Your objective:
In the entries below, filter for the word "Adhesive" and copy every matching line.

(Electronic design automation data)
*** Begin section ***

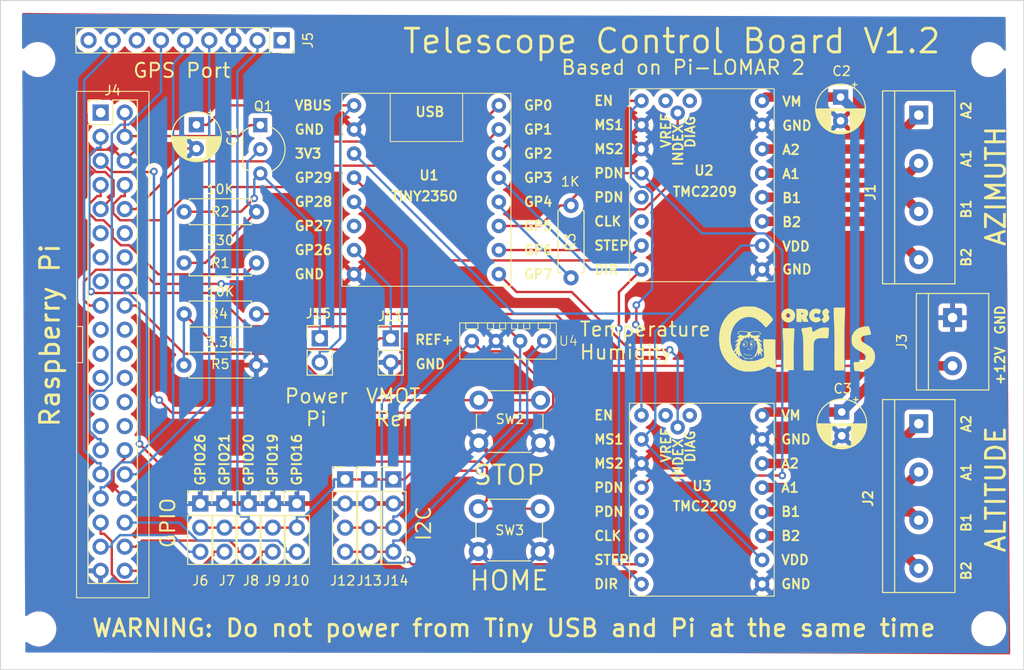
<source format=kicad_pcb>
(kicad_pcb
	(version 20240108)
	(generator "pcbnew")
	(generator_version "8.0")
	(general
		(thickness 1.6)
		(legacy_teardrops no)
	)
	(paper "A4")
	(layers
		(0 "F.Cu" signal)
		(31 "B.Cu" signal)
		(32 "B.Adhes" user "B.Adhesive")
		(33 "F.Adhes" user "F.Adhesive")
		(34 "B.Paste" user)
		(35 "F.Paste" user)
		(36 "B.SilkS" user "B.Silkscreen")
		(37 "F.SilkS" user "F.Silkscreen")
		(38 "B.Mask" user)
		(39 "F.Mask" user)
		(40 "Dwgs.User" user "User.Drawings")
		(41 "Cmts.User" user "User.Comments")
		(42 "Eco1.User" user "User.Eco1")
		(43 "Eco2.User" user "User.Eco2")
		(44 "Edge.Cuts" user)
		(45 "Margin" user)
		(46 "B.CrtYd" user "B.Courtyard")
		(47 "F.CrtYd" user "F.Courtyard")
	)
	(setup
		(pad_to_mask_clearance 0)
		(allow_soldermask_bridges_in_footprints no)
		(pcbplotparams
			(layerselection 0x00010fc_ffffffff)
			(plot_on_all_layers_selection 0x0000000_00000000)
			(disableapertmacros no)
			(usegerberextensions no)
			(usegerberattributes yes)
			(usegerberadvancedattributes yes)
			(creategerberjobfile yes)
			(dashed_line_dash_ratio 12.000000)
			(dashed_line_gap_ratio 3.000000)
			(svgprecision 4)
			(plotframeref no)
			(viasonmask no)
			(mode 1)
			(useauxorigin no)
			(hpglpennumber 1)
			(hpglpenspeed 20)
			(hpglpendiameter 15.000000)
			(pdf_front_fp_property_popups yes)
			(pdf_back_fp_property_popups yes)
			(dxfpolygonmode yes)
			(dxfimperialunits yes)
			(dxfusepcbnewfont yes)
			(psnegative no)
			(psa4output no)
			(plotreference yes)
			(plotvalue yes)
			(plotfptext yes)
			(plotinvisibletext no)
			(sketchpadsonfab no)
			(subtractmaskfromsilk no)
			(outputformat 1)
			(mirror no)
			(drillshape 1)
			(scaleselection 1)
			(outputdirectory "")
		)
	)
	(net 0 "")
	(net 1 "VTINY")
	(net 2 "GND")
	(net 3 "VMOT")
	(net 4 "Net-(J1-Pin_1)")
	(net 5 "Net-(J1-Pin_2)")
	(net 6 "Net-(J1-Pin_3)")
	(net 7 "Net-(J1-Pin_4)")
	(net 8 "Net-(J2-Pin_1)")
	(net 9 "Net-(J2-Pin_2)")
	(net 10 "Net-(J2-Pin_3)")
	(net 11 "Net-(J2-Pin_4)")
	(net 12 "unconnected-(J4-Pin_1-Pad1)")
	(net 13 "5V")
	(net 14 "TSWITCH")
	(net 15 "TX2RX")
	(net 16 "RX2TX")
	(net 17 "unconnected-(J4-Pin_11-Pad11)")
	(net 18 "unconnected-(J4-Pin_12-Pad12)")
	(net 19 "unconnected-(J4-Pin_13-Pad13)")
	(net 20 "unconnected-(J4-Pin_15-Pad15)")
	(net 21 "unconnected-(J4-Pin_19-Pad19)")
	(net 22 "unconnected-(J4-Pin_21-Pad21)")
	(net 23 "unconnected-(J4-Pin_22-Pad22)")
	(net 24 "unconnected-(J4-Pin_23-Pad23)")
	(net 25 "unconnected-(J4-Pin_24-Pad24)")
	(net 26 "unconnected-(J4-Pin_26-Pad26)")
	(net 27 "unconnected-(J4-Pin_27-Pad27)")
	(net 28 "unconnected-(J4-Pin_28-Pad28)")
	(net 29 "GPSFIX")
	(net 30 "GPSEN")
	(net 31 "Net-(Q1-B)")
	(net 32 "Net-(U1-GP4)")
	(net 33 "3V3")
	(net 34 "EN")
	(net 35 "VIN")
	(net 36 "GPSRX")
	(net 37 "GPSTX")
	(net 38 "unconnected-(U2-PDN-Pad5)")
	(net 39 "unconnected-(U2-CLK-Pad6)")
	(net 40 "unconnected-(J4-Pin_14-Pad14)")
	(net 41 "unconnected-(U2-VREF-Pad17)")
	(net 42 "unconnected-(U2-INDEX-Pad18)")
	(net 43 "unconnected-(J4-Pin_20-Pad20)")
	(net 44 "unconnected-(U3-PDN-Pad5)")
	(net 45 "unconnected-(U3-CLK-Pad6)")
	(net 46 "unconnected-(U3-VREF-Pad17)")
	(net 47 "unconnected-(U3-INDEX-Pad18)")
	(net 48 "unconnected-(J5-Pin_1-Pad1)")
	(net 49 "unconnected-(J5-Pin_7-Pad7)")
	(net 50 "unconnected-(J5-Pin_9-Pad9)")
	(net 51 "AZMSTEP")
	(net 52 "ALTSTEP")
	(net 53 "AZMDIAG")
	(net 54 "ALTDIAG")
	(net 55 "DIR")
	(net 56 "UART")
	(net 57 "SDA")
	(net 58 "SCL")
	(net 59 "GPIO19")
	(net 60 "GPIO16")
	(net 61 "GPIO26")
	(net 62 "GPIO20")
	(net 63 "GPIO21")
	(net 64 "Net-(J4-Pin_16)")
	(net 65 "Net-(J4-Pin_18)")
	(net 66 "Net-(J11-Pin_1)")
	(net 67 "unconnected-(U1-GP27-Pad6)")
	(net 68 "unconnected-(J4-Pin_25-Pad25)")
	(net 69 "Net-(J15-Pin_1)")
	(footprint "Connector_PinHeader_2.54mm:PinHeader_1x03_P2.54mm_Vertical" (layer "F.Cu") (at 127.8382 106.1974))
	(footprint "TerminalBlock:TerminalBlock_bornier-2_P5.08mm" (layer "F.Cu") (at 199.39 86.614 -90))
	(footprint "Capacitor_THT:CP_Radial_D5.0mm_P2.50mm" (layer "F.Cu") (at 119.8118 66.3086 -90))
	(footprint "MountingHole:MountingHole_3.2mm_M3" (layer "F.Cu") (at 103.124 59.436))
	(footprint "TerminalBlock:TerminalBlock_bornier-4_P5.08mm" (layer "F.Cu") (at 195.834 65.278 -90))
	(footprint "Library:TMC2209" (layer "F.Cu") (at 175.5394 90.551))
	(footprint "Library:Tiny2350" (layer "F.Cu") (at 144.018 57.912))
	(footprint "Connector_PinHeader_2.54mm:PinHeader_1x02_P2.54mm_Vertical" (layer "F.Cu") (at 140.2588 88.7934))
	(footprint "Connector_PinHeader_2.54mm:PinHeader_1x03_P2.54mm_Vertical" (layer "F.Cu") (at 125.2982 106.1974))
	(footprint "Connector_PinHeader_2.54mm:PinHeader_1x02_P2.54mm_Vertical" (layer "F.Cu") (at 132.7912 88.7934))
	(footprint "Button_Switch_THT:SW_PUSH_6mm_H5mm" (layer "F.Cu") (at 149.5309 95.3114))
	(footprint "Package_TO_SOT_THT:TO-92_Inline_Wide" (layer "F.Cu") (at 126.5384 66.3448 -90))
	(footprint "Connector_PinHeader_2.54mm:PinHeader_1x03_P2.54mm_Vertical" (layer "F.Cu") (at 122.7582 106.1974))
	(footprint "Connector_PinHeader_2.54mm:PinHeader_1x03_P2.54mm_Vertical" (layer "F.Cu") (at 120.2182 106.1974))
	(footprint "Capacitor_THT:CP_Radial_D5.0mm_P2.50mm" (layer "F.Cu") (at 187.7314 96.5616 -90))
	(footprint "TerminalBlock:TerminalBlock_bornier-4_P5.08mm" (layer "F.Cu") (at 195.834 97.79 -90))
	(footprint "Connector_PinHeader_2.54mm:PinHeader_1x04_P2.54mm_Vertical" (layer "F.Cu") (at 140.5382 103.6574))
	(footprint "MountingHole:MountingHole_3.2mm_M3" (layer "F.Cu") (at 103.2256 119.4054))
	(footprint "Capacitor_THT:CP_Radial_D5.0mm_P2.50mm" (layer "F.Cu") (at 187.6044 63.3892 -90))
	(footprint "Library:AM2320" (layer "F.Cu") (at 161.7488 89.0778 -90))
	(footprint "Resistor_THT:R_Axial_DIN0207_L6.3mm_D2.5mm_P7.62mm_Horizontal" (layer "F.Cu") (at 118.491 91.6178))
	(footprint "Connector_PinHeader_2.54mm:PinHeader_2x20_P2.54mm_Vertical" (layer "F.Cu") (at 109.728 65.024))
	(footprint "Resistor_THT:R_Axial_DIN0207_L6.3mm_D2.5mm_P7.62mm_Horizontal" (layer "F.Cu") (at 159.2326 82.423 90))
	(footprint "MountingHole:MountingHole_3.2mm_M3"
		(layer "F.Cu")
		(uuid "c4735fec-2f1d-4b86-a6ea-c5bcef671751")
		(at 203.2 119.38)
		(descr "Mounting Hole 3.2mm, no annular, M3")
		(tags "mounting hole 3.2mm no annular m3")
		(property "Reference" "H3"
			(at 0 -4.2 0)
			(layer "F.SilkS")
			(hide yes)
			(uuid "5d78cebd-fad2-4f97-afd4-8303f4e9029a")
			(effects
				(font
					(size 1 1)
					(thickness 0.15)
				)
			)
		)
		(property "Value" "MountingHole_3.2mm_M3"
			(at 0 4.2 0)
			(layer "F.Fab")
			(uuid "42d55cc3-a729-43c6-a3de-5542221ebb4e")
			(effects
				(font
					(size 1 1)
					(thickness 0.15)
				)
			)
		)
		(property "Footprint" ""
			(at 0 0 0)
			(layer "F.Fab")
			(hide yes)
			(uuid "1cc8d95d-7a83-4fce-a951-423b11fc8db4")
			(effects
				(font
					(size 1.27 1.27)
					(thickness 0.15)
				)
			)
		)
		(property "Datasheet" ""
			(at 0 0 0)
			(layer "F.Fab")
			(hide yes)
			(uuid "e84a7b77-60cd-4d74-93be-0a9f5e37fb19")
			(effects
				(font
					(size 1.27 1.27)
					(thickness 0.15)
				)
			)
		)
		(property "Description" ""
			(at 0 0 0)
			(layer "F.Fab")
			(hide yes)
			(uuid "48887082-7f9e-40d9-a75b-8939ca24bccf")
			(effects
				(font
					(size 1.27 1.27)
					(thickness 0.15)
				)
			)
		)
		(a
... [557857 chars truncated]
</source>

*** End section ***

Written answer:
		(32 "B.Adhes" user "B.Adhesive")
		(33 "F.Adhes" user "F.Adhesive")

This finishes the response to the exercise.